Kekerasan Hati
Sabda-Mu Abadi | 5 Februari 2023 | Rm. 2:5-8
”Tetapi oleh kekerasan hatimu yang tidak mau bertobat, engkau menimbun murka atas dirimu sendiri pada hari murka dan hukuman Allah yang adil akan dinyatakan. Ia akan membalas setiap orang menurut perbuatannya, yaitu hidup kekal kepada mereka yang dengan tekun berbuat baik, mencari kemuliaan, kehormatan dan ketidakbinasaan, tetapi murka dan kegeraman kepada mereka yang mencari kepentingan sendiri, yang tidak taat kepada kebenaran, melainkan taat kepada kelaliman.”

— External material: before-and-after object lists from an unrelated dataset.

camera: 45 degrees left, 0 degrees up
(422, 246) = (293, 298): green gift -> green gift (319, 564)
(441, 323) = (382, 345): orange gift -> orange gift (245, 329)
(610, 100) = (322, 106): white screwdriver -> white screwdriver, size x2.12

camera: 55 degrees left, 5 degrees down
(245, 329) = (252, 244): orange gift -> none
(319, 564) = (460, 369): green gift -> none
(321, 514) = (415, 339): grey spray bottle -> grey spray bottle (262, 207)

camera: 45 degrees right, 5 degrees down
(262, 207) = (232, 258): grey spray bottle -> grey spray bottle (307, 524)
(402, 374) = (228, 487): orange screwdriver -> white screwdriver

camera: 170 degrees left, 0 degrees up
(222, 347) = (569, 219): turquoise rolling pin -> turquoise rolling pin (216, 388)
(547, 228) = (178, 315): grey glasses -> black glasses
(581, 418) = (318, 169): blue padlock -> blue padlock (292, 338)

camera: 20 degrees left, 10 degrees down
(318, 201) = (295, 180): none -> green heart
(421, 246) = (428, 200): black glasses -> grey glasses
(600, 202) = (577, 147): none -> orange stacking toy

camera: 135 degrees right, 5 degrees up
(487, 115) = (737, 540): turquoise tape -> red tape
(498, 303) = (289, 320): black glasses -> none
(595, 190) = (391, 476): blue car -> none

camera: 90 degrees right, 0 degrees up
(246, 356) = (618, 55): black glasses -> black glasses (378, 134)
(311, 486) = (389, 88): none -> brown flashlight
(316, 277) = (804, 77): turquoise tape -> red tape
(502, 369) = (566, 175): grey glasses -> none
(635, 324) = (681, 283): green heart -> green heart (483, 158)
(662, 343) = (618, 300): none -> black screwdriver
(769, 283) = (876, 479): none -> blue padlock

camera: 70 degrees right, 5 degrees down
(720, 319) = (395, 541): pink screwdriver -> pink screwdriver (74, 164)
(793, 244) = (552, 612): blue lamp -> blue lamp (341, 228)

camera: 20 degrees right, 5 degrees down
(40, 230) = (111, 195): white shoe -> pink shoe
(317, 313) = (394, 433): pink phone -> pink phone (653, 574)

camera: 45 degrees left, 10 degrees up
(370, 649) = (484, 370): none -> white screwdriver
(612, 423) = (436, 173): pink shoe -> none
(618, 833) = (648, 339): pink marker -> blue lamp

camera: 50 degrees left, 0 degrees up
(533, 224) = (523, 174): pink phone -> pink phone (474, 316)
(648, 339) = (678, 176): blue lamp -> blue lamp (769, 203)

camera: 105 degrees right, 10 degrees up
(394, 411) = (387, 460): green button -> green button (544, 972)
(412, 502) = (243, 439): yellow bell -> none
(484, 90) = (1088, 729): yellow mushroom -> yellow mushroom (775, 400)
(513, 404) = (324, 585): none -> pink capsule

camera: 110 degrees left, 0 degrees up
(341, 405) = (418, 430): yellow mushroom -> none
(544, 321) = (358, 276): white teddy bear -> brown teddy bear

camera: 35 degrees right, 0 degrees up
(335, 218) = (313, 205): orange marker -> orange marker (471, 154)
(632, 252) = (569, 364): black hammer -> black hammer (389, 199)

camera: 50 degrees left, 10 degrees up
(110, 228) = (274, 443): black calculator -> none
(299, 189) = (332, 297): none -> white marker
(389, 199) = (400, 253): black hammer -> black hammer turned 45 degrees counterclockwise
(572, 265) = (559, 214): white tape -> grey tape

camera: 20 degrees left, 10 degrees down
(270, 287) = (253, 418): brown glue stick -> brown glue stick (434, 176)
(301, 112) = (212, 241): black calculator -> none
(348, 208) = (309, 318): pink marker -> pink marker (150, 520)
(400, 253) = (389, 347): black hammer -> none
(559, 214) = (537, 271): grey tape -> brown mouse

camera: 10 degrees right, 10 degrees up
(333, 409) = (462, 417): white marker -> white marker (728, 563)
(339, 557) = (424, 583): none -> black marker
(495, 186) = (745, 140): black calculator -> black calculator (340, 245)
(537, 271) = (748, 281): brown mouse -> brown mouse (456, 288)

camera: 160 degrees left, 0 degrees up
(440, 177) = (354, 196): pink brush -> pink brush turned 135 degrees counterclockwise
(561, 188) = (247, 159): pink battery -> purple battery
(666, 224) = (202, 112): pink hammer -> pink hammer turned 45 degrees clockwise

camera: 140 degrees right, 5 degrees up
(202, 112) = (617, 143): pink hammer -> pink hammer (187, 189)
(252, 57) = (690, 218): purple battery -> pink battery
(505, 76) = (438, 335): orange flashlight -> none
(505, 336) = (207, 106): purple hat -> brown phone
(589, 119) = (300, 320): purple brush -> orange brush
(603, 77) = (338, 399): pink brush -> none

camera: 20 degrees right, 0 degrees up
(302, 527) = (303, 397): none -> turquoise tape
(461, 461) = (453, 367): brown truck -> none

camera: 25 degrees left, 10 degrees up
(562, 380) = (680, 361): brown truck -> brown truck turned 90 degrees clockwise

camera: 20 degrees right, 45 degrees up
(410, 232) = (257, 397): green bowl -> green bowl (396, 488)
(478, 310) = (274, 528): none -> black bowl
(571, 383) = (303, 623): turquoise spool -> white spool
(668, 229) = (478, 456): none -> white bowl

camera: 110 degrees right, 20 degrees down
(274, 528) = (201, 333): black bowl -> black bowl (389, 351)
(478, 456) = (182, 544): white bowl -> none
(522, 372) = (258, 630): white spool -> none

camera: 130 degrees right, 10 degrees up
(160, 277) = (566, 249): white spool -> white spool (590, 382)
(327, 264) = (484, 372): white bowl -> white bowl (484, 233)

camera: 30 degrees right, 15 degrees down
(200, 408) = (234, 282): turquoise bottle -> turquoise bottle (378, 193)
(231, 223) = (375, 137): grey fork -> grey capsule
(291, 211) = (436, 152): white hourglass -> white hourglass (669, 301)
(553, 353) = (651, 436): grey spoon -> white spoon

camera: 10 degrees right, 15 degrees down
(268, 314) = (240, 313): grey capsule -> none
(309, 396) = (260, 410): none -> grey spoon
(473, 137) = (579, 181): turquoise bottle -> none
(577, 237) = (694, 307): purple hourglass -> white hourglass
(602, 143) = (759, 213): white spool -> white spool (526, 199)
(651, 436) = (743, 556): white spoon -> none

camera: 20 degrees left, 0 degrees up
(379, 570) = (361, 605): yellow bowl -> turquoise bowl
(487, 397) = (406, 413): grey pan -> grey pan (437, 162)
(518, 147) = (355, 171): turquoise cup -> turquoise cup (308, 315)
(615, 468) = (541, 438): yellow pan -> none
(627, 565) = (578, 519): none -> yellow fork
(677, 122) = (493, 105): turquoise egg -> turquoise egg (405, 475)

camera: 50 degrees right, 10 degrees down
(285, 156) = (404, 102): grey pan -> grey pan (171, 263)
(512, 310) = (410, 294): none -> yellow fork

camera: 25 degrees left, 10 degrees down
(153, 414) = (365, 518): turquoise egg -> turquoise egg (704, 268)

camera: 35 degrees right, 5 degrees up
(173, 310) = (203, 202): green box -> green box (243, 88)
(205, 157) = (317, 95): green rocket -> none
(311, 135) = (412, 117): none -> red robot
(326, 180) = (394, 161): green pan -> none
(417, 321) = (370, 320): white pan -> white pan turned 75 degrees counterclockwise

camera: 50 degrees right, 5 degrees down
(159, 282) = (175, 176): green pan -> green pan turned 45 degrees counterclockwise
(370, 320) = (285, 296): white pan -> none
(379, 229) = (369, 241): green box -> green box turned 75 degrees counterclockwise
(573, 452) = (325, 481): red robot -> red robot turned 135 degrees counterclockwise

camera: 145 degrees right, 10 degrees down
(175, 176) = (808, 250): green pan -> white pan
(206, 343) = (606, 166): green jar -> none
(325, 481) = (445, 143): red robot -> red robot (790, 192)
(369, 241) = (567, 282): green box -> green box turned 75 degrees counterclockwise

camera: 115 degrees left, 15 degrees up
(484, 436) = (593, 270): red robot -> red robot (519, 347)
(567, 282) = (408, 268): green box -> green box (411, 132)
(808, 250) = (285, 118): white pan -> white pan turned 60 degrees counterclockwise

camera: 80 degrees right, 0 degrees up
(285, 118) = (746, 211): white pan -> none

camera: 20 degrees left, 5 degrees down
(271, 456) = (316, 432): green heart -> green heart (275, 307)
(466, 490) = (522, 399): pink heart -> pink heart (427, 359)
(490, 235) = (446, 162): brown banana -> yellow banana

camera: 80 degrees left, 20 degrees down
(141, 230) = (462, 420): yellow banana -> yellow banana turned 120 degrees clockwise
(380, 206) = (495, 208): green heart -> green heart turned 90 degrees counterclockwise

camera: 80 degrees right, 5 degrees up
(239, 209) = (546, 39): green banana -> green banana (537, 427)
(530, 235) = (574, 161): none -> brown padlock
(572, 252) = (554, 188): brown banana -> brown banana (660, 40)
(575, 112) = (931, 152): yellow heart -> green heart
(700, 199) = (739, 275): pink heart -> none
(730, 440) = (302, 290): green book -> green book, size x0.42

Pada bagian ini Paulus berbicara soal kekerasan hati. Dalam Alkitab Bahasa Indonesia Masa Kini tertera: ”Tetapi kalian keras kepala dan tidak mau berubah.” Kitab Suci menggunakan kata ”ndableg”.
Mengapa seseorang bisa keras hati, keras kepala, atau dablek? Kemungkinan besar karena dia merasa pendapatnyalah yang benar. Ia menganggap dirinya benar. Merasa lebih dari segala. Lalu mengapa harus berubah?
Perubahan meniscayakan adanya pemahaman bahwa diri harus menjadi pribadi yang lebih baik. Itu berarti perlu kerendahan hati, juga keterbukaan. Terbuka terhadap koreksi orang lain, juga harapan orang lain. Meyakini bahwa di atas langit masih ada langit.
Tak terlalu mudah memang. Dosa membuat kita merasa diri benar, bahkan lebih benar dari Allah. Dosa membuat kita merasa lebih tinggi dari Allah. Dosa membuat kita tidak mau menjadi hamba siapa pun, kecuali keakuan kita. Dan itulah yang membuat orang mengeraskan hati.